С другими она так не делала. Никогда. Свет проникает сквозь щель между шторами и ложится на кожу Джоны бледным лучом. Хлоя разглядывает его щеку, закрытые глаза. Есть в этом что-то пронзительно эротическое: смотреть на него, когда он не знает, что на него смотрят.
В тусклом, приглушенном свете кресло белеет в углу, словно призрак. Фотографии Одри глядят на них с Джоной из темноты, его спящие мышцы еще удерживают эхо секса. Хлоя велит себе встать и одеться, но ее взгляд, как магнитом, притягивается к его тяжелым, массивным бедрам, к волосам под пупком.

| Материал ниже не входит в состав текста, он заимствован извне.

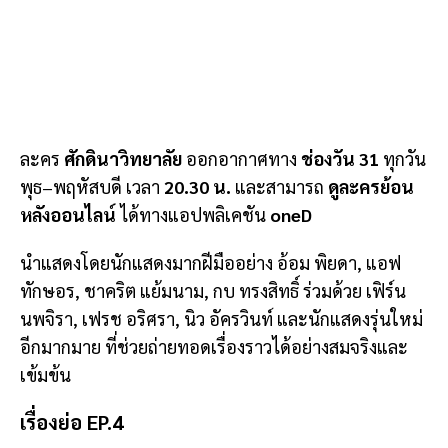
ละคร
ศักดินาวิทยาลัย
ออกอากาศทาง
ช่องวัน 31
ทุกวัน
พุธ–พฤหัสบดี เวลา
20.30 น.
และสามารถ
ดูละครย้อน
หลังออนไลน์
ได้ทางแอปพลิเคชัน
oneD
นำแสดงโดยนักแสดงมากฝีมืออย่าง อ้อม พิยดา, แอฟ
ทักษอร, ชาคริต แย้มนาม, กบ ทรงสิทธิ์ ร่วมด้วย เฟิร์น
นพจิรา, เฟรช อริศรา, นิว อัครวินท์ และนักแสดงรุ่นใหม่
อีกมากมาย ที่ช่วยถ่ายทอดเรื่องราวได้อย่างสมจริงและ
เข้มข้น
เรื่องย่อ EP.4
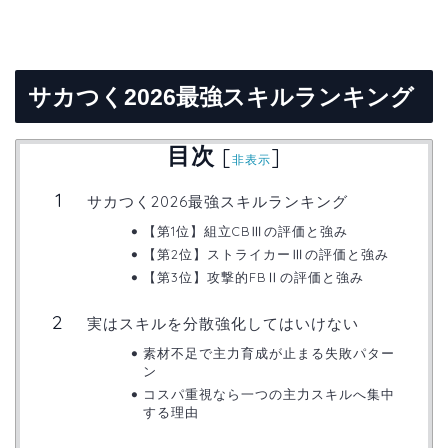
サカつく2026最強スキルランキング
目次
[
]
非表示
サカつく2026最強スキルランキング
【第1位】組立CBⅢの評価と強み
【第2位】ストライカーⅢの評価と強み
【第3位】攻撃的FBⅡの評価と強み
実はスキルを分散強化してはいけない
素材不足で主力育成が止まる失敗パター
ン
コスパ重視なら一つの主力スキルへ集中
する理由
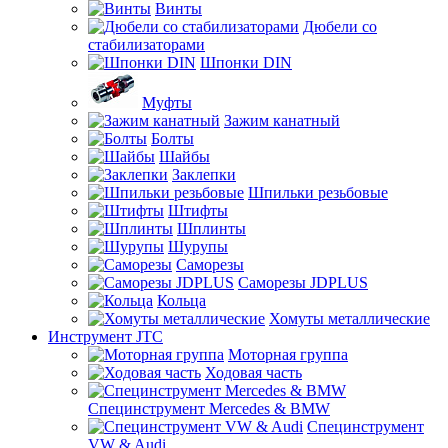
Винты
Дюбели со
стабилизаторами
Шпонки DIN
Муфты
Зажим канатный
Болты
Шайбы
Заклепки
Шпильки резьбовые
Штифты
Шплинты
Шурупы
Саморезы
Саморезы JDPLUS
Кольца
Хомуты металлические
Инструмент JTC
Моторная группа
Ходовая часть
Специнструмент Mercedes & BMW
Специнструмент
VW & Audi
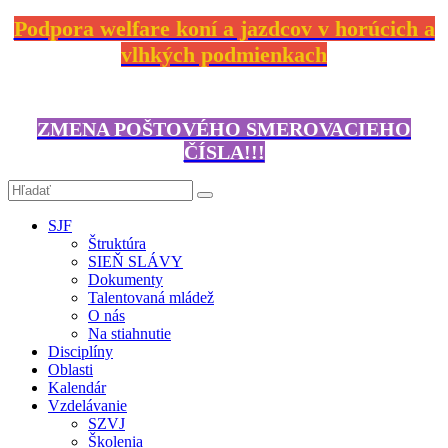
Podpora welfare koní a jazdcov v horúcich a
vlhkých podmienkach
ZMENA POŠTOVÉHO SMEROVACIEHO
ČÍSLA!!!
SJF
Štruktúra
SIEŇ SLÁVY
Dokumenty
Talentovaná mládež
O nás
Na stiahnutie
Disciplíny
Oblasti
Kalendár
Vzdelávanie
SZVJ
Školenia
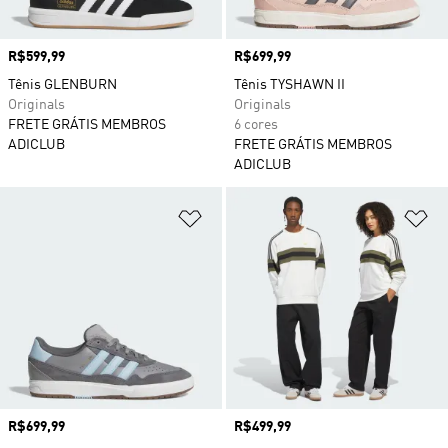
Preço
R$599,99
Preço
R$699,99
Tênis GLENBURN
Tênis TYSHAWN II
Originals
Originals
FRETE GRÁTIS MEMBROS
6 cores
ADICLUB
FRETE GRÁTIS MEMBROS
ADICLUB
Adicionar à Lista de Desejos
Ad
Preço
R$699,99
Preço
R$499,99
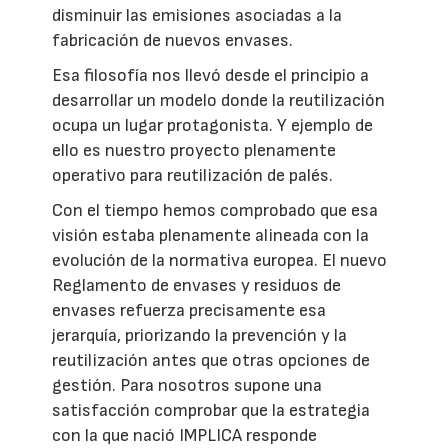
disminuir las emisiones asociadas a la
fabricación de nuevos envases.
Esa filosofía nos llevó desde el principio a
desarrollar un modelo donde la reutilización
ocupa un lugar protagonista. Y ejemplo de
ello es nuestro proyecto plenamente
operativo para reutilización de palés.
Con el tiempo hemos comprobado que esa
visión estaba plenamente alineada con la
evolución de la normativa europea. El nuevo
Reglamento de envases y residuos de
envases refuerza precisamente esa
jerarquía, priorizando la prevención y la
reutilización antes que otras opciones de
gestión. Para nosotros supone una
satisfacción comprobar que la estrategia
con la que nació IMPLICA responde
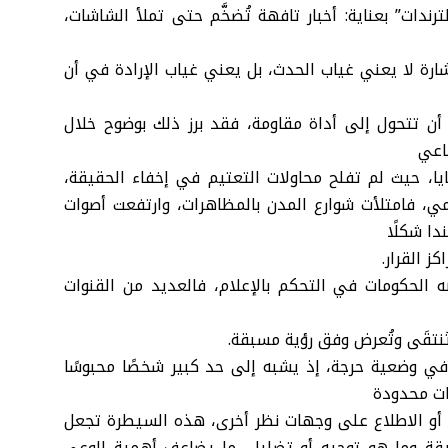
ندات” بعناية: أخبار تافهة تُضخَّم حتى تملأ الشاشات،
إشارة لا يعني غياب الحدث، بل يعني غياب الإرادة في أن
كن أن تتحول إلى أداة مقاومة، فقد برز ذلك بوضوح خلال
ماعي
، حيث لم تفلح محاولات التعتيم في إخفاء الحقيقة،
ي، فامتلأت شوارع المدن بالمظاهرات، وارتفعت أصوات
دا شكلًا
 القرار.
 الحكومات في التحكم بالإعلام، فالعديد من القنوات
تُنتقَى وتُعرض وفق رؤية مسبقة.
في وضعية حرجة، إذ يشبه إلى حد كبير شخصًا محبوسًا
ات محدودة
 أو الاطلاع على وجهات نظر أخرى، هذه السيطرة تجعل
قة وما هو توجيه أو تضليل، ما يضاعف أهمية الوعي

Она зачарована его неподвижным безмолвием. Что ей делать с этим мужчиной, распростертым на полу рядом с ней, с этой одинокой душой, отданной ей на короткое время – всего на мгновение?
Она лежит рядом с ним, синхронизируя свое дыхание с его дыханием, и вдруг понимает, что чувства, в которых она разуверилась давным-давно, все-таки существуют. Свою веру она обретает в мягкой впадинке у него на затылке. И в собственном сердце, где все болит. В трении между возвышенным и гнетущим. А потом она находит слово, которое не может произнести вслух. Оно стоит комом в горле, не желая быть обесцененным звуком.